Further, the detection circuit of the object further comprises a third diode D3, a fourth diode D4, a fifth diode D5, a sixth diode D6, a seventh diode D7 and an eighth diode D8 for resisting disturbance; the anode of the third diode D3 and the anode of the fifth diode D5 are connected to the output terminal of the ir receiving circuit 30, and the cathode of the third diode D3 and the cathode of the fifth diode D5 are connected to the power supply module VCC. The anode of the fourth diode D4 and the anode of the sixth diode D6 are grounded, and the cathode of the fourth diode D4 and the cathode of the sixth diode D6 are connected to the output terminal of the infrared receiving circuit 30. The anode of the seventh diode D7 is connected to the command output terminal of the controller 10, and the cathode of the seventh diode D7 is connected to the power supply module VCC; the anode of the eighth diode D8 is grounded, and the cathode of the eighth diode D8 is connected to the command output terminal of the controller 10.
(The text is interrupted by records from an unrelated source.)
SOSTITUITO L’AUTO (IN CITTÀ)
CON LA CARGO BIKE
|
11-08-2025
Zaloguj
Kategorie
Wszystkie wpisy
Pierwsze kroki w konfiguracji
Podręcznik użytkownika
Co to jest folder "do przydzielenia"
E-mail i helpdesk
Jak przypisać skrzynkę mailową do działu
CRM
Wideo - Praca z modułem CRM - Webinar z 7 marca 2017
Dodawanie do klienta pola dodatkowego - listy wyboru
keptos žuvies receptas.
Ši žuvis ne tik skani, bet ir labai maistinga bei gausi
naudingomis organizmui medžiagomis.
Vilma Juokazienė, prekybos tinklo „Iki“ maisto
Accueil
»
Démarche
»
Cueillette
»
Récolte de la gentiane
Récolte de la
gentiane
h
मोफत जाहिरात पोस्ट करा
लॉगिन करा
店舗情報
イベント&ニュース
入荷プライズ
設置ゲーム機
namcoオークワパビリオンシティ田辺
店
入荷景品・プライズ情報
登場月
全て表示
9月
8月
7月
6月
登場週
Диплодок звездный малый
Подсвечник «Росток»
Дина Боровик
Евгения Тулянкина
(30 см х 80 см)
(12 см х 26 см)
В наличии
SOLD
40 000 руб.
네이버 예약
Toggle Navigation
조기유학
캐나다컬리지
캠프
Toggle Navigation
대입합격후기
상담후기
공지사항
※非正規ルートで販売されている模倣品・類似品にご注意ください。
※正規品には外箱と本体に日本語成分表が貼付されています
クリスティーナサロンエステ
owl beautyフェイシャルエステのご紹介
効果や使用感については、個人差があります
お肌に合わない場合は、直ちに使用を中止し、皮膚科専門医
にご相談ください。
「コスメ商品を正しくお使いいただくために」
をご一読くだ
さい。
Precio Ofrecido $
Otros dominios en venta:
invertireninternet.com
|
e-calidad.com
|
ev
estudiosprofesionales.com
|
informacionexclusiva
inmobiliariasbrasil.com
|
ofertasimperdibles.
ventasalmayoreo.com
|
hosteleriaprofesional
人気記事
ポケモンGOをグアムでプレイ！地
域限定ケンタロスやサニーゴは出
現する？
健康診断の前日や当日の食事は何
The utility model also provides an object detection device, which comprises the object detection circuit; the detailed structure of the detection circuit of the object can refer to the above embodiments, and is not described herein again; it can be understood that, because the utility model discloses a detection circuitry of above-mentioned object has been used among the detection device of object, consequently, the utility model discloses detection device's of object embodiment includes all technical scheme of the whole embodiments of detection circuitry of above-mentioned object, and the technological effect that reaches is also identical, no longer gives unnecessary details here.

The above is only the optional embodiment of the present invention, and not the scope of the present invention is limited thereby, all the equivalent structure changes made by the contents of the specification and the drawings are utilized under the inventive concept of the present invention, or the direct/indirect application in other related technical fields is included in the patent protection scope of the present invention.

Claims

1. The detection circuit of an object is characterized by comprising a controller, an infrared transmitting circuit, an infrared receiving circuit and a signal processing circuit;

2. The detection circuit of an object according to claim 1, wherein the infrared emission circuit includes a switching circuit and an infrared signal output circuit;

3. The detection circuit of an object according to claim 2, wherein the switching circuit comprises a first resistor and a first transistor;

4. The detection circuit of an object according to claim 2, wherein the infrared signal output circuit includes an infrared diode and a second resistor;

5. The detection circuit of an object according to claim 1, wherein the infrared receiving circuit comprises a phototransistor, a third resistor, a fourth resistor, and a first capacitor;

6. The detection circuit of an object according to claim 1, wherein the signal processing circuit includes an operational amplifier circuit and a comparator circuit;

7. The detection circuit of an object according to claim 6, wherein the operational amplifier circuit comprises a fifth resistor, a sixth resistor and a first operational amplifier;

8. The detection circuit of an object according to claim 6, wherein the comparison circuit comprises a seventh resistor, an eighth resistor, a ninth resistor, and a second operational amplifier;

9. The object detection circuit according to claim 8, further comprising a reference voltage generation circuit;

10. An apparatus for detecting an object, characterized in that the apparatus comprises a circuit for detecting an object according to any one of claims 1-9.